January 26, 2006

truthiness hits the couch

so you thought that the american dialect society was off in choosing thruthiness as their word of the year? the word would not really catch on? well, along came james frey, "the man who conned oprah".

let's look at some recent headlines:
  • Oprah strikes a blow for truthiness [msnbc.com, 1/26/06]
  • The truthiness hurts [Chicago Tribune, 1/16/06]
  • Truthiness 101: From Frey to Alito [The New York Times, 1/22/06]
here's an excerpt from the chicago tribune's article:
Just as a media uproar erupts over fabrications in James Frey's best-selling memoir about his drug habit, along comes a new word that fits the situation perfectly. Truthiness is the invention of Stephen Colbert, host of the nightly Colbert Report (that's Col-bear Re-pore, for the unrefined) on Comedy Central. The show is a dead-on parody of smug and self-absorbed cable news commentators whose opinions aren't always constrained by facts.
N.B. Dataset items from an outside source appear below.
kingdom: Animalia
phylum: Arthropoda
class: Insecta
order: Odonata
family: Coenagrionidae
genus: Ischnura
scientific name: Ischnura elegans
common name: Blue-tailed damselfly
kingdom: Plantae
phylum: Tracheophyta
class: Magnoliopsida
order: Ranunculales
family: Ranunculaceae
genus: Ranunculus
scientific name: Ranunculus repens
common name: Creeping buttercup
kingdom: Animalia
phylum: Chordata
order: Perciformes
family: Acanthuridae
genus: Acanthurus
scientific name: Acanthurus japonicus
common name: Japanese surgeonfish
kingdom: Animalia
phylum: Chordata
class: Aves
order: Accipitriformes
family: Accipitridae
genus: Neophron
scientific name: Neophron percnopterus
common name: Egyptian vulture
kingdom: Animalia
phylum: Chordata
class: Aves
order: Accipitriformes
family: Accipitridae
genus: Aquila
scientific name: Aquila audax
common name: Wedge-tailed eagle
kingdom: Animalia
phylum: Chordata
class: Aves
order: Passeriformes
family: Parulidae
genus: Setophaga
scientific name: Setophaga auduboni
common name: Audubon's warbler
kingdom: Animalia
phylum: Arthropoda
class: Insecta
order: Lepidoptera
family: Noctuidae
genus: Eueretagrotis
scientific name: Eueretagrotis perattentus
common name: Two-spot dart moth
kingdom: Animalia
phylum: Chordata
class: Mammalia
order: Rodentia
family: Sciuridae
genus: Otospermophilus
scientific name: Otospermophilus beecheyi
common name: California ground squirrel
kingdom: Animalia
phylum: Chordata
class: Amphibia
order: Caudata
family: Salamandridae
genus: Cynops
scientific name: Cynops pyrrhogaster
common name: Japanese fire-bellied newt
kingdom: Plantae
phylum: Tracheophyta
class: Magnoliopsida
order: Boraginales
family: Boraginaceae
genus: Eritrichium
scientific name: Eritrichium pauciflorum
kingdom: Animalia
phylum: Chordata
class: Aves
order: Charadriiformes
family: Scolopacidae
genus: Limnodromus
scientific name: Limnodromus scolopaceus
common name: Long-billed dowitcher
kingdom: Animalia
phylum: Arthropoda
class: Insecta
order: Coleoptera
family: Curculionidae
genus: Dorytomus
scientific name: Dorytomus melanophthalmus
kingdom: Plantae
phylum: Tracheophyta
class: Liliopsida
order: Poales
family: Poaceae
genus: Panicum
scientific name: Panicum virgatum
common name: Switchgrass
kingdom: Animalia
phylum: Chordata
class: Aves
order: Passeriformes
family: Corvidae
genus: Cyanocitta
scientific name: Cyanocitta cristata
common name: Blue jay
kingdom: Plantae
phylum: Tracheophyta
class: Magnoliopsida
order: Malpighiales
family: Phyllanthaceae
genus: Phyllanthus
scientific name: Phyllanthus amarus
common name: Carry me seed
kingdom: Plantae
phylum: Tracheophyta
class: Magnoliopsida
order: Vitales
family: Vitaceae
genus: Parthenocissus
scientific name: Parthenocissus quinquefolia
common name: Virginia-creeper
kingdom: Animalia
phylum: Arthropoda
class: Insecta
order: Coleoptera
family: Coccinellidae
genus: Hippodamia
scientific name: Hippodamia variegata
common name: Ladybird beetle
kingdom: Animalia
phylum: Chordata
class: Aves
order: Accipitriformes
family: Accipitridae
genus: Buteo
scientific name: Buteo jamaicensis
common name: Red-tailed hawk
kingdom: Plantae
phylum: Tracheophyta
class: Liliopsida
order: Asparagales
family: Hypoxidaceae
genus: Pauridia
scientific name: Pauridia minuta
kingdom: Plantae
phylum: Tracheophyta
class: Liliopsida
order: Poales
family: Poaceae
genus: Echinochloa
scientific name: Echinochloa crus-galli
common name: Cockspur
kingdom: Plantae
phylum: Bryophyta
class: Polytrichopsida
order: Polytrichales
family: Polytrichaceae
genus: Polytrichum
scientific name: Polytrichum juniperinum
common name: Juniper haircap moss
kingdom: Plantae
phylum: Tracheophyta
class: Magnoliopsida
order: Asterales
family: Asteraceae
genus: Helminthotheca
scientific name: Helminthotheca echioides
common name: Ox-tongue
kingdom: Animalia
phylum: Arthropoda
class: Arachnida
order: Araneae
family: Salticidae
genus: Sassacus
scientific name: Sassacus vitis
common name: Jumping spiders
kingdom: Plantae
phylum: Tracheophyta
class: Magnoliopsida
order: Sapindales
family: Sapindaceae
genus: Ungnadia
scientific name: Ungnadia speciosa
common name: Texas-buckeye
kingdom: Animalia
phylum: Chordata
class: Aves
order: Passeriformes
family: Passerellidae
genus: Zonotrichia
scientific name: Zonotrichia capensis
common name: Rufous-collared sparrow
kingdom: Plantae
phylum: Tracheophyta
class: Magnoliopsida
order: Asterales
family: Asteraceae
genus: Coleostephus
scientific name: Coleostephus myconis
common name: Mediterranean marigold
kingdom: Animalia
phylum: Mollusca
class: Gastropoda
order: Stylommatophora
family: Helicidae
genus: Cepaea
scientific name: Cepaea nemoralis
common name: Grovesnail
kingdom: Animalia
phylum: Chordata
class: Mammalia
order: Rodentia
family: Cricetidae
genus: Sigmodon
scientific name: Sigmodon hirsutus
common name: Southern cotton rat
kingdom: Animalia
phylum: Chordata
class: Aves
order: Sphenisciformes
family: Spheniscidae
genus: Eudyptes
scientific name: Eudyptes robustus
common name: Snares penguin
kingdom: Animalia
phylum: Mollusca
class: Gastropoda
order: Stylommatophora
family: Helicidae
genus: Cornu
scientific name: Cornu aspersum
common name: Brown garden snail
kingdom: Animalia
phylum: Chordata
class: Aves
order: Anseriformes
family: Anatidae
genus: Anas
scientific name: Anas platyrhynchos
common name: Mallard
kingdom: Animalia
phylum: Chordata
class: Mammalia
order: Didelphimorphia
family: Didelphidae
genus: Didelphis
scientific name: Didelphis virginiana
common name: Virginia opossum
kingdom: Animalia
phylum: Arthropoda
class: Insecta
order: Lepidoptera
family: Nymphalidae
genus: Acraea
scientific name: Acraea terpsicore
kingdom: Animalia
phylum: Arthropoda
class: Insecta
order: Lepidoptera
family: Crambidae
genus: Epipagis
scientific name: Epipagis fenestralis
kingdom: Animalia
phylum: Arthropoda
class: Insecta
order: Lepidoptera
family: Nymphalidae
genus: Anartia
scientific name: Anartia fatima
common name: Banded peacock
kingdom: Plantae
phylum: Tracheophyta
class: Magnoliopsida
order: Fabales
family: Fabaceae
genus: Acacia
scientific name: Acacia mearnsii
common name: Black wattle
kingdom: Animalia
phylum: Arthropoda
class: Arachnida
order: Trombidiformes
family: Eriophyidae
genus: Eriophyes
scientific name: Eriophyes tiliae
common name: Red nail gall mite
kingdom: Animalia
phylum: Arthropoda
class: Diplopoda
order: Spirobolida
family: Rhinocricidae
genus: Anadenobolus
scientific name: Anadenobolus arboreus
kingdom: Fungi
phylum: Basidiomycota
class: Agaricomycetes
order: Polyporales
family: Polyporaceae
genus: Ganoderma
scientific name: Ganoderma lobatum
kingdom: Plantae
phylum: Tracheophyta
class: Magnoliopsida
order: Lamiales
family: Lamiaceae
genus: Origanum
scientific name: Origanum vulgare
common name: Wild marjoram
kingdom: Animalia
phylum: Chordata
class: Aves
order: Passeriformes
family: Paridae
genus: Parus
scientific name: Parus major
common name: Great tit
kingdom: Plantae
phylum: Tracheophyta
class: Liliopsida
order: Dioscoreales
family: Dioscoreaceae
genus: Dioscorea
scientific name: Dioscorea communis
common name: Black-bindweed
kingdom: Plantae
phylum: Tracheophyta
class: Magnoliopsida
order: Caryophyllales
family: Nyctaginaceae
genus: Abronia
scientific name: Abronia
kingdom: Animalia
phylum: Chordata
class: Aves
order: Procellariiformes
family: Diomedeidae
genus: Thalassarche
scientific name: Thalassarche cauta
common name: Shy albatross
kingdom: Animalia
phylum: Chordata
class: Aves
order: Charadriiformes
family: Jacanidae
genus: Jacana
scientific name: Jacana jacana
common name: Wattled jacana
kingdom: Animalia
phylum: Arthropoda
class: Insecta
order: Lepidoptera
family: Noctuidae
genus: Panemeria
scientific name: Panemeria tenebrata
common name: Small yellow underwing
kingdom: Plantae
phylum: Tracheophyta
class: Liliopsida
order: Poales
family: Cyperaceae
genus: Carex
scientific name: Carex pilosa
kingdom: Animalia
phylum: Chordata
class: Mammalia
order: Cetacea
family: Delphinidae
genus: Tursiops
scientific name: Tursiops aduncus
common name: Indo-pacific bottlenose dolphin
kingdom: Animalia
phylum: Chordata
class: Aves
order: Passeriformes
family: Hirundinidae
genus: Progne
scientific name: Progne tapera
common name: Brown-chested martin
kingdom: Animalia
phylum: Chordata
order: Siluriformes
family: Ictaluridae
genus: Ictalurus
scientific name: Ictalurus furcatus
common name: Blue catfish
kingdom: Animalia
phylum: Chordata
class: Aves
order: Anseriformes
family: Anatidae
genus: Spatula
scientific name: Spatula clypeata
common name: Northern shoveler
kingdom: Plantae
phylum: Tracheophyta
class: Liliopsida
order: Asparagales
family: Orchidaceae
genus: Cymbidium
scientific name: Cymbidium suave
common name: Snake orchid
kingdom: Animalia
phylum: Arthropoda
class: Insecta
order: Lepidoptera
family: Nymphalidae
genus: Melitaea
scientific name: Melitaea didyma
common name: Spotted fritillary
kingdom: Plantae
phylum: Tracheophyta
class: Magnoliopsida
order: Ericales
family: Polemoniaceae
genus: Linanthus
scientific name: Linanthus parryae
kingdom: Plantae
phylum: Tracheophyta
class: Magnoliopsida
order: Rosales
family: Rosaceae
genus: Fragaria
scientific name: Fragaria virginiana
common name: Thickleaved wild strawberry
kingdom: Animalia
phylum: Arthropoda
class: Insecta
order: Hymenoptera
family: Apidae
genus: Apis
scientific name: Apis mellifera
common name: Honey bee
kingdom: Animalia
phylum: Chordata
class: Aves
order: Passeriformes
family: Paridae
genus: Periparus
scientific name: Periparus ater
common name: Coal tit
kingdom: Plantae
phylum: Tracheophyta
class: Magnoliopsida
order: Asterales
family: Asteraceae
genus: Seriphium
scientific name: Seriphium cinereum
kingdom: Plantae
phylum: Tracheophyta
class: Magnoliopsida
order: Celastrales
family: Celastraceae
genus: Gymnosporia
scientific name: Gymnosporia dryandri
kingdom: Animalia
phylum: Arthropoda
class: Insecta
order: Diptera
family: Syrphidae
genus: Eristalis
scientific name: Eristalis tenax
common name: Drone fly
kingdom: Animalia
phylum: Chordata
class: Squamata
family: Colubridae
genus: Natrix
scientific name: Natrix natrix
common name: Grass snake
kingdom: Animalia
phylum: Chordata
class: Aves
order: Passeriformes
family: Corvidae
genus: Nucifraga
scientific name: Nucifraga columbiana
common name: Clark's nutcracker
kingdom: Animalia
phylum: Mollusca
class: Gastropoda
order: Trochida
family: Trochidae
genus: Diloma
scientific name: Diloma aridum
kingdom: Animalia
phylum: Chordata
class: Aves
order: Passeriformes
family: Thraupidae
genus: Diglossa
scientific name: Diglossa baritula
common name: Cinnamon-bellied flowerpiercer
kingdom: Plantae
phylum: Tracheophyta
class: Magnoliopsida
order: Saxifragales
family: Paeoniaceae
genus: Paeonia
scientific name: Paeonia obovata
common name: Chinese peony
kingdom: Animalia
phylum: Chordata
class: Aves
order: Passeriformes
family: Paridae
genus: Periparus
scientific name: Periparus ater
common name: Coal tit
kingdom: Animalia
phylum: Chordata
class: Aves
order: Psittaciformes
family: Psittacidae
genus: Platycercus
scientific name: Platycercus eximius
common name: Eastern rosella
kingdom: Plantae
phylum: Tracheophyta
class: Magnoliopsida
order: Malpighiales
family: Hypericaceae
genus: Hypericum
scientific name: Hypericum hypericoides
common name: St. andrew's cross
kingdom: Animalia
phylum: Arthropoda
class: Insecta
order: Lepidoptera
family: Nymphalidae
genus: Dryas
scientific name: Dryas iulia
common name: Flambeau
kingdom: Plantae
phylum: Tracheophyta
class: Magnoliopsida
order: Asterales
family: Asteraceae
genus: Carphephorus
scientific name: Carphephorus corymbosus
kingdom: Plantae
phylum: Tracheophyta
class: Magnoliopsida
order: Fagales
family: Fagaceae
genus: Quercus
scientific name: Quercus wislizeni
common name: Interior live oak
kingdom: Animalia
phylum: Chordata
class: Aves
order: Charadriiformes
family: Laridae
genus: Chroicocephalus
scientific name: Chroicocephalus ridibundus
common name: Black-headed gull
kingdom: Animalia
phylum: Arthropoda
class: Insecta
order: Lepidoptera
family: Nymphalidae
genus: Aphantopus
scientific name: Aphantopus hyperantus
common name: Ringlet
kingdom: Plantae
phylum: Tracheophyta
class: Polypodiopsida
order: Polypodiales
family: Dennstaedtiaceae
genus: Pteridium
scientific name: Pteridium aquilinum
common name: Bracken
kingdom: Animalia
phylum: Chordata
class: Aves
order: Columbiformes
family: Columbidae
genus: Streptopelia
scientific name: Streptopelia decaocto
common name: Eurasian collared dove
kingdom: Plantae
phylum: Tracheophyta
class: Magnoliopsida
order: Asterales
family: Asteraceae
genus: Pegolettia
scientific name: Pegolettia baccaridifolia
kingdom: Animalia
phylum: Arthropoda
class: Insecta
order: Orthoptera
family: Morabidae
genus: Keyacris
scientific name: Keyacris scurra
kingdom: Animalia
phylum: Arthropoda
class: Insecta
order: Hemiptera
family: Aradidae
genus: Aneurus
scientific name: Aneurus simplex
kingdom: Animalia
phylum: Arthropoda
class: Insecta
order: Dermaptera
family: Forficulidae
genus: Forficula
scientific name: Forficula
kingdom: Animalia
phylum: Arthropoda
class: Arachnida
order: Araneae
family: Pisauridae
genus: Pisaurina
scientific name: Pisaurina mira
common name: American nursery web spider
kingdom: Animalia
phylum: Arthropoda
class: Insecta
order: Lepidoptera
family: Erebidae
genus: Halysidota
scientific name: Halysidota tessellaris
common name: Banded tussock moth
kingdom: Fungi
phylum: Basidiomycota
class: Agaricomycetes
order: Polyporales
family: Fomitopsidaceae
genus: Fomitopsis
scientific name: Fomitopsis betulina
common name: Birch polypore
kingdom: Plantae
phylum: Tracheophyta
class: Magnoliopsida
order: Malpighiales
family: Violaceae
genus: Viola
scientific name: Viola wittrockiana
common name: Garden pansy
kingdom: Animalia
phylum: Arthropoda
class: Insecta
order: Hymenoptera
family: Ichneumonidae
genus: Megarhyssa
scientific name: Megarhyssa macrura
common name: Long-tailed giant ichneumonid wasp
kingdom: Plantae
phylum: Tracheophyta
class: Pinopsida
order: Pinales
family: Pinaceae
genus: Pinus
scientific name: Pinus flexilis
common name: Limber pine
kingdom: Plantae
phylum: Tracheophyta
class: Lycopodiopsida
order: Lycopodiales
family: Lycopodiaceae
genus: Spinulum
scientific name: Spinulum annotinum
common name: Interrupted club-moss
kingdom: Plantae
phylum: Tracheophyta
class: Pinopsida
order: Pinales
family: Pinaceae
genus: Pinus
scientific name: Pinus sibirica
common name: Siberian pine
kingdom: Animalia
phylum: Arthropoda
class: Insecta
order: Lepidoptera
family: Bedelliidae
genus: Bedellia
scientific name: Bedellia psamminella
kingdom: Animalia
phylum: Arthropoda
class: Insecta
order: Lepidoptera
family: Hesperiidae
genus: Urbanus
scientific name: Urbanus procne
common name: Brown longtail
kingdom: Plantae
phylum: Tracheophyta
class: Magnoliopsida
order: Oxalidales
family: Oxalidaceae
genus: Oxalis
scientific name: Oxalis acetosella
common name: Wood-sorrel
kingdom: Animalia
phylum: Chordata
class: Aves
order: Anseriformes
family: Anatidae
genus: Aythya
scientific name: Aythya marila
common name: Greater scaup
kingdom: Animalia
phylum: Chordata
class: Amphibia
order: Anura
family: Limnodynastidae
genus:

Colbert used the word "truthiness" to describe an impression of truth not necessarily constrained by those pesky little facts, which can just get in the way. The more formal definition, provided by the American Dialect Society: "the quality of stating concepts one wishes or believes to be true, rather than the facts."

That pretty much sums up the controversy over Frey's "A Million Little Pieces." The pesky little facts of his own life have intruded on his truthiness. Badgered by the investigative Web site The Smoking Gun, Frey acknowledged last week that his tale of violence, addiction and recovery is not all fact.

Frey said he made up "a handful" of details. His critics say there's no evidence that he spent three months in jail, registered 0.36 on a blood alcohol test, or was charged with felony DUI after striking a police officer with his car, to name just a few of the very, very many disputed points. All of that is irrelevant, Frey protests, because it is the essence of the story that matters.

In other words, the truthiness.

It's what Frey's publishers, Anchor Books and Doubleday, were talking about when they said they stand behind the book because the embellishments are outweighed by "the power of the overall reading experience." [...] So where's the harm?
in the meantime, oprah winfrey has become less supportive of mr. frey. yesterday, she confronted him and his publisher in her talk show. video dog has clips from the show. it made for a "remarkable moment of television". in an editorial, the new york times writes:
In a remarkable moment of television, Ms. Winfrey did what we have so often waited for public figures to do: she admitted openly that she had made a mistake in supporting Mr. Frey. Then she did her best to force him, and Ms. Talese [the publisher], to admit the extent of his deception and the publisher's failure. [...] Ms. Winfrey gave the audience, including us, what it was hoping for: a demand to hear the truth.
and yet, truthiness is here to stay.